# Built for comfort....



## Rick Howard (Feb 25, 2012)

Not for speed!

Some are built to hunt. Some are built to work. Some are built as toys. Mine was built for laying on the couch.... He actually drags that pillow over to this spot so he can use it.


----------



## olsonfia (Mar 12, 2013)

Haha that's great. Here's a pic of my tribe from this morning. Watchin the lighter shepherd for a friend.


----------



## Rick Howard (Feb 25, 2012)

Good lookin gang.


----------



## 220swift (Mar 2, 2011)

where's the parrot?


----------



## prairiewolf (Feb 19, 2012)

Rick, looks like he knows what life is all about ! lol


----------



## Rick Howard (Feb 25, 2012)

LOL.... He displays expert form at diving into his food dish. His hearing is pretty selective. The only command he knows "time to eat". He is a good dog.... I always know where to find him lol.


----------



## youngdon (Mar 10, 2010)

I have two of a similar breed one on the couch the other takes the loveseat. My oldest now sleeps on the floor but the youngest has a pillow at the foot of the bed, although I've opened my eyes to find him sharing mine.


----------



## olsonfia (Mar 12, 2013)

I've woke up to that before. Used to have a malamute and in the.middle of the night Id wake up with him starin at me 6 inche's away. Id try to close my eyes and act asleep but he didn't fall for that. It was time to go outside wether i liked it or not hot cold rain or shine. Gotta love man's best friend tho


----------



## Varmintnv (Aug 17, 2012)

My dogs enjoy pretty much the same level of spoiled. Rotten, I believe is the proper term!! Lol

My wife's dog, Bear. 100lbs of Rottwieler, Akita, and Chow.
View attachment 9583


And my dog, Shiloh. Spoiled rotten daddy's girl Brittany/Springer spaniel. She sleeps at the foot of my bed, and in my chair mostly.
View attachment 9584


Life's too short not to hunt coyotes!


----------



## JTKillough (May 4, 2010)

Here's our Jack Russell, Faegan, when he was but a wee lad......It's a hard luck life!

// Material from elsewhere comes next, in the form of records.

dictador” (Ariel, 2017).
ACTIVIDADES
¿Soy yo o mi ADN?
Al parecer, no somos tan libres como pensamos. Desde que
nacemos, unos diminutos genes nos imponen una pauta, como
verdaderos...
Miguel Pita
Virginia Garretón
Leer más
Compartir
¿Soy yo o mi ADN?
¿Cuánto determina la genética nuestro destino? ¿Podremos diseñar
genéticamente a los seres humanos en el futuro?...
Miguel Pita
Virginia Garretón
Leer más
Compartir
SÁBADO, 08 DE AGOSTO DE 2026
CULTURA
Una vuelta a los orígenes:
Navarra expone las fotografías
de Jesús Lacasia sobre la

Where would we all be without them?


----------



## Rick Howard (Feb 25, 2012)

Lol great photo's fellas!


----------



## 220swift (Mar 2, 2011)

Great pictures everyone..................


----------



## sneakygroundbuzzard (Nov 1, 2012)

great pics

if i can my cats to all lay together i will get a pic,but they always seem to know just when i grab the camera lol

my kitties are the epitome of spoiled rotten

our biggest we call him "king fate"(fate is his name)he rules the house

if your sitting where he wants to lay down,you move for him

if he lays next to you and wants more room,you move over

i love my kittes

but they are worthless when it comes to hunting lol


----------



## prairiewolf (Feb 19, 2012)

LOL Tim, I switched from bird hunting dogs after I moved north and the last one passed, wife found 2 kittens when we were evacuated during the Rodeo/Chedski fires. The one that is considered mine is 18 lbs and really thinks he is a dog, I think

He lays at my feet, will not let you hold him, comes to a whistle and growls when he hears something at the door or even outside, lol


----------



## sneakygroundbuzzard (Nov 1, 2012)

ok so heres a couple of pics of our babies

i couldnt get them all to sleep together,its rare to see that with these three

in the first pic is "king fate",hes the grey and white one.the odlest out fo the three approx 5 yrs old(he was a stray we took in)

we think hes a "maine raccoon",he has all the characteristics of one right down to the personality and size of one.

sitting with him is the youngest one, "karma".he is just a domestci short hair we got from the pet store about 4 weeks ago and is now 16 weeks old.a very energetic youngster.

in the second pic is "kizmit",he is a tabby with and attitude and lots of personality.we got him from the animal shelter as a kitten of 8 weeks old and is now 2 yrs old.we picked him up two weeks after we took fate in of of the streets so fate wouldnt be lonely when we were gone to work and such.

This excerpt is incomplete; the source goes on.